Konflik RI dan China di Natuna
Tak Hanya China, Nelayan Natuna juga Tolak Nelayan Pantura: Seharusnya Mereka Tidak Disebut Nelayan
Ketua Aliansi Nelayan Natuna menjelaskan alasannya menolak adanya nelayan Pantura di Natuna
Penulis: anung aulia malik
Editor: Rekarinta Vintoko
TRIBUNWOW.COM - Keberadaan kapal-kapal negara asing terutama China menyebabkan para nelayan Natuna kesulitan untuk melaut dengan tenang dan aman.
Namun bukan hanya kapal negara asing, Ketua Aliansi Nelayan Natuna, Kepulauan Riau (Kepri), Herman mengatakan para nelayan di Natuna juga menolak rencana pemerintah yang berniat mendatangkan nelayan Pantura.
Dikutip TribunWow.com dari Kompas.com, Senin (13/1/2020), Herman mengatakan alasannya menolak nelayan Pantura lantaran status mereka yang berbeda.
• Guru Besar UI Hikmahanto Usul Indonesia Lakukan Backdoor Diplomacy terkait Natuna: Yang Rugi China
Ia menjelaskan nelayan di Natuna beroperasi secara mandiri.

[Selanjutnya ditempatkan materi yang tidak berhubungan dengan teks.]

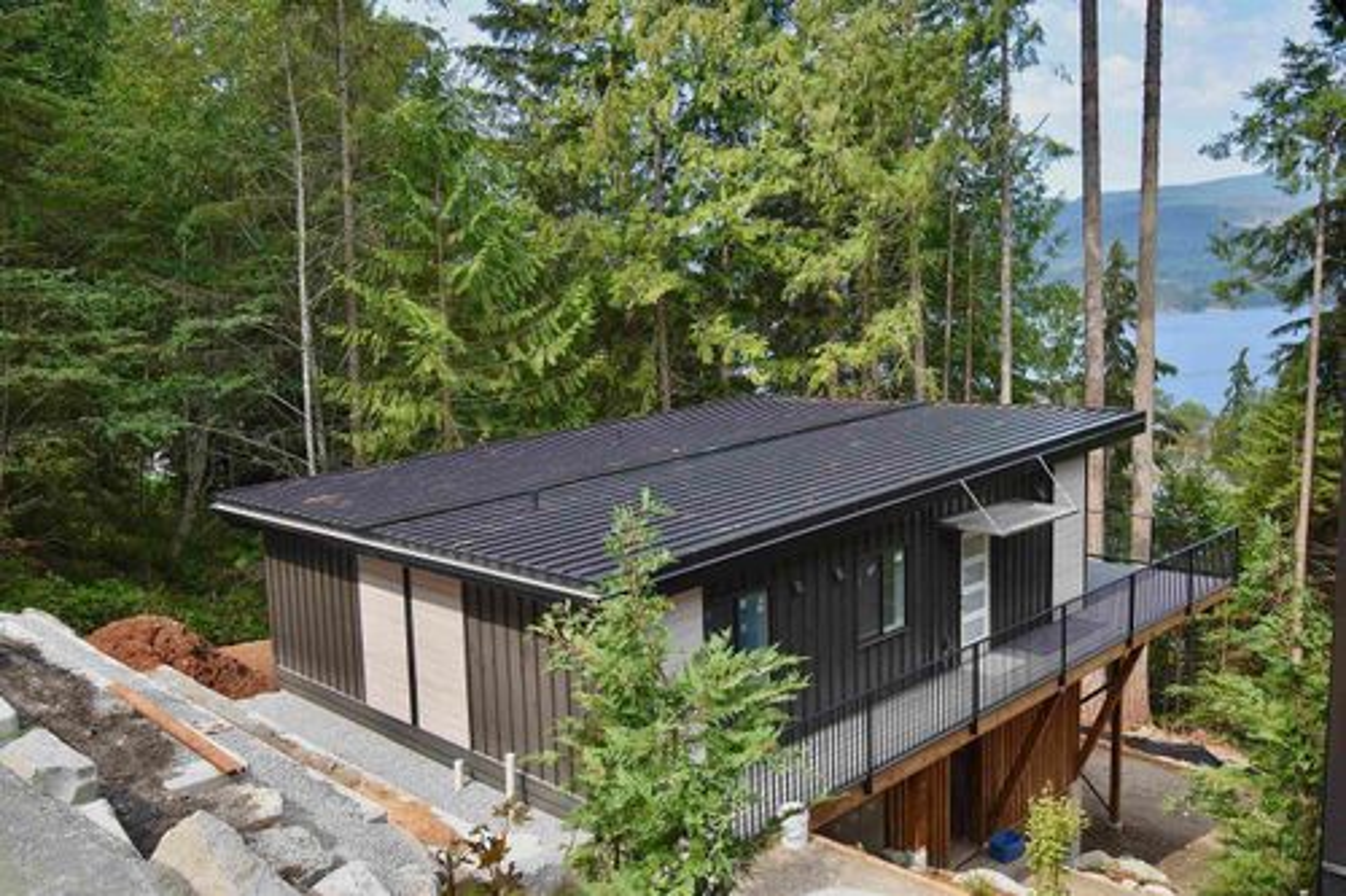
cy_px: 448
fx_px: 1121
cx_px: 673
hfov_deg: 61.9
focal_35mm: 30
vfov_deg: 43.6
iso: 200
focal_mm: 20
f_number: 6.3
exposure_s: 1/250
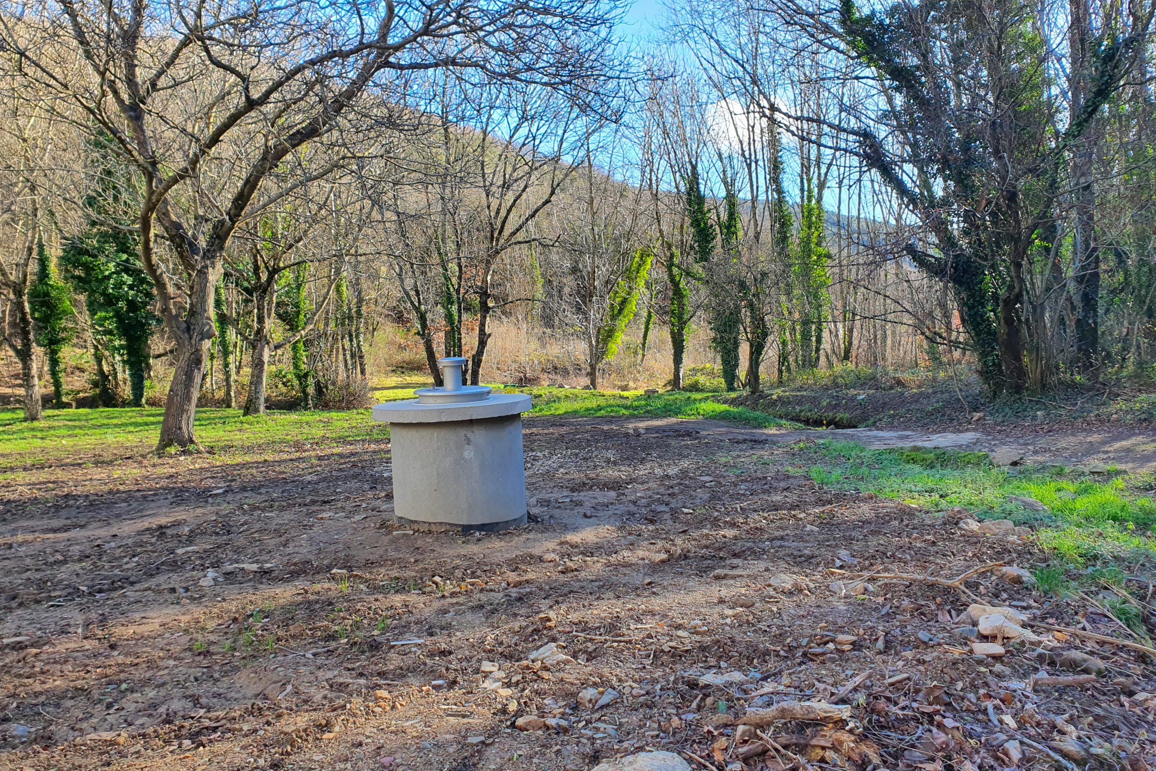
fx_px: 899
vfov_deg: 46.4
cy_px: 387
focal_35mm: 28
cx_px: 563
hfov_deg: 65.5
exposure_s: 1/276
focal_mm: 4.32
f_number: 2.4
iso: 50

Berbeda dengan nelayan Pantura yang beroperasi di bawah cukong atau bos pemilik kapal.
"Kenapa kami menolak, karena nelayan Pantura tidak seperti kami nelayan Natuna, yang merupakan nelayan mandiri," kata Herman melalui telepon, Senin (13/1/2020).
Herman menerangkan para nelayan di Natuna menangkap ikan menggunakan kapal hingga alat-alat milik pribadi.

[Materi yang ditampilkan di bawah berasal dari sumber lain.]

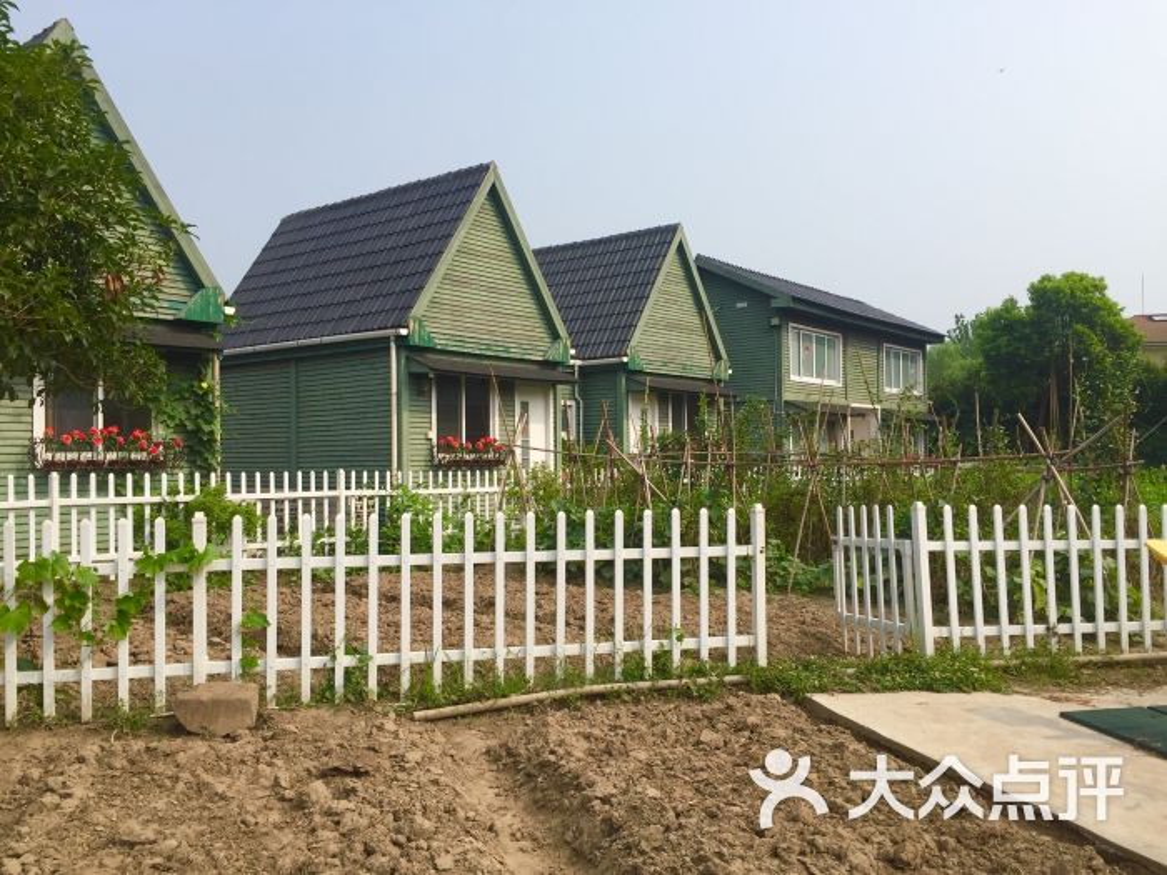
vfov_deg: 48.2
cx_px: 584
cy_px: 438
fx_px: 978
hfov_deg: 61.7
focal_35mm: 29
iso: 32
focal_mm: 4.15
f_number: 2.2
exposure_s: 1/2198
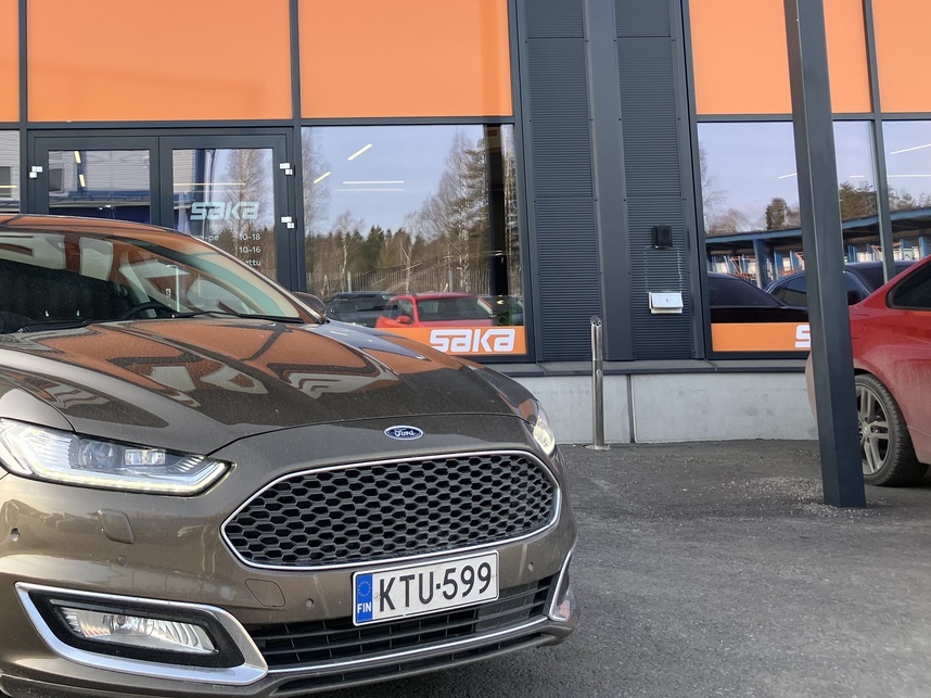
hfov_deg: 38.7
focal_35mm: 47
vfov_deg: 30.4
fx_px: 1264
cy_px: 177
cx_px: 167
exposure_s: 1/270
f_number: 1.8
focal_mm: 3.99
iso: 25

"Jadi satu nelayan bisa satu kapal, ada juga yang satu kapal 4 orang, namun bukan orang lain, mereka bersaudara atau kakak adik. Atau ada juga yang membuat kapal dengan cara bersama dan dipergunakan juga bersama," jelas Herman.

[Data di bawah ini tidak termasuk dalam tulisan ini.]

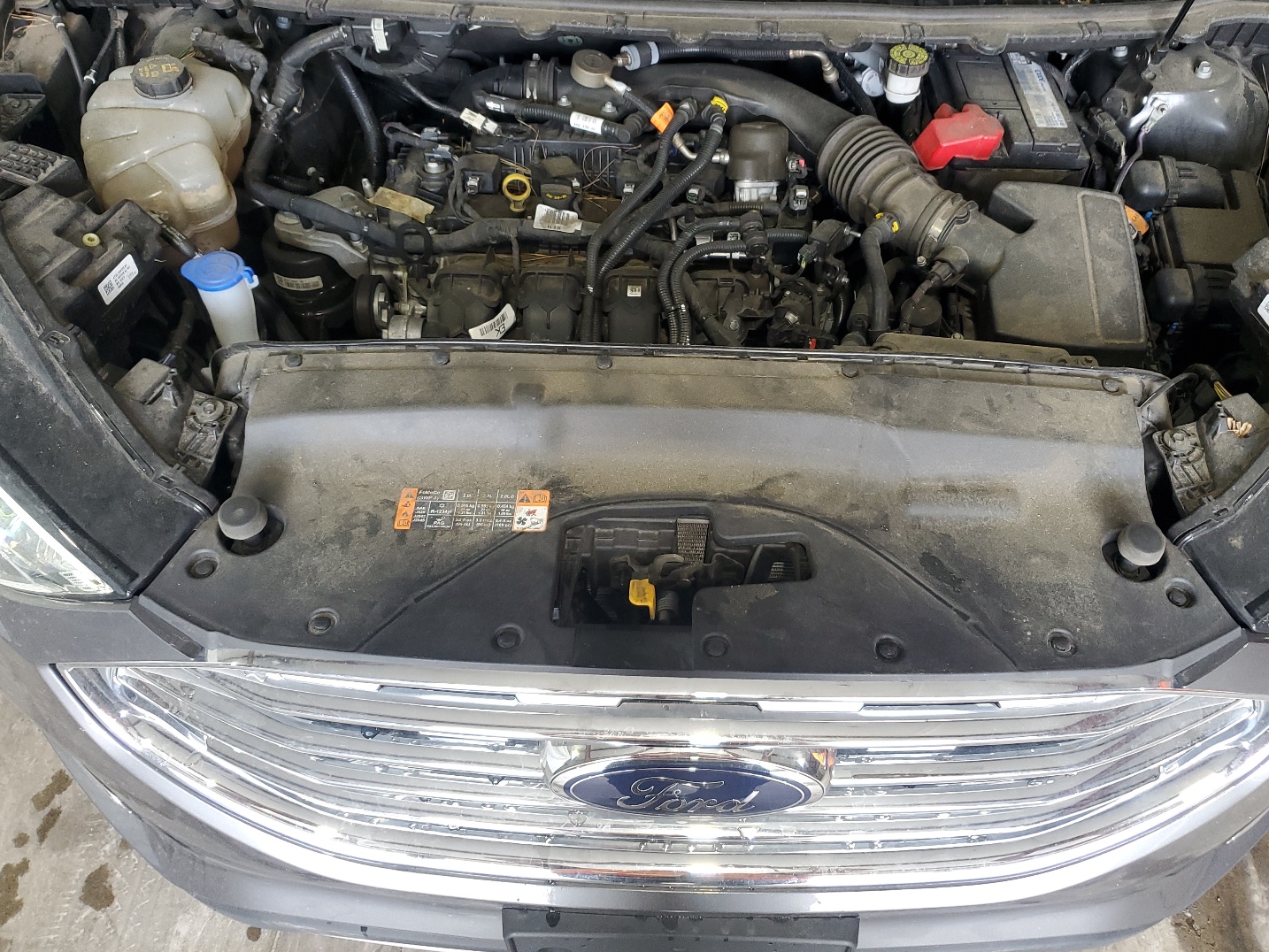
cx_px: 688
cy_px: 433
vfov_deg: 48.2
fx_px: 1063
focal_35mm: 29
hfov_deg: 61.6
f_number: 1.5
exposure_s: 1/60.2
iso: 94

Herman enggan menyebut para nelayan Pantura tersebut sebagai nelayan, menurutnya mereka itu hanyalah buruh nelayan.
"Seharusnya mereka tidak disebut nelayan, melainkan buruh nelayan. Karena bekerja dengan orang lain," paparnya.
Ia kemudian mengatakan ikan-ikan tangkapan nelayan mandiri lebih berkualitas sebab dijual langsung pada hari itu juga.
Berbeda dengan ikan yang sebelumnya sudah disimpan di alat pendingin terlebih dahulu.
Nelayan Bunguran Timur, Marzuki memberikan masukan kepada pemerintah apabila ingin membantu lebih baik memberikan bantuan kapal dan radio.
"Jika pemerintah ingin membantu kami menjaga kedaulatan di utara Laut Natuna, maka bantulah kami kami kapal dengan ukuran 5 GT dan pengadaan alat komunikasi atau radio yang lebih jauh hingga bisa ke kawasan ZEE Indonesia," kata Marzuki.
Marzuki juga mengkhawatirkan masuknya nelayan luar akan merusak ekosistem.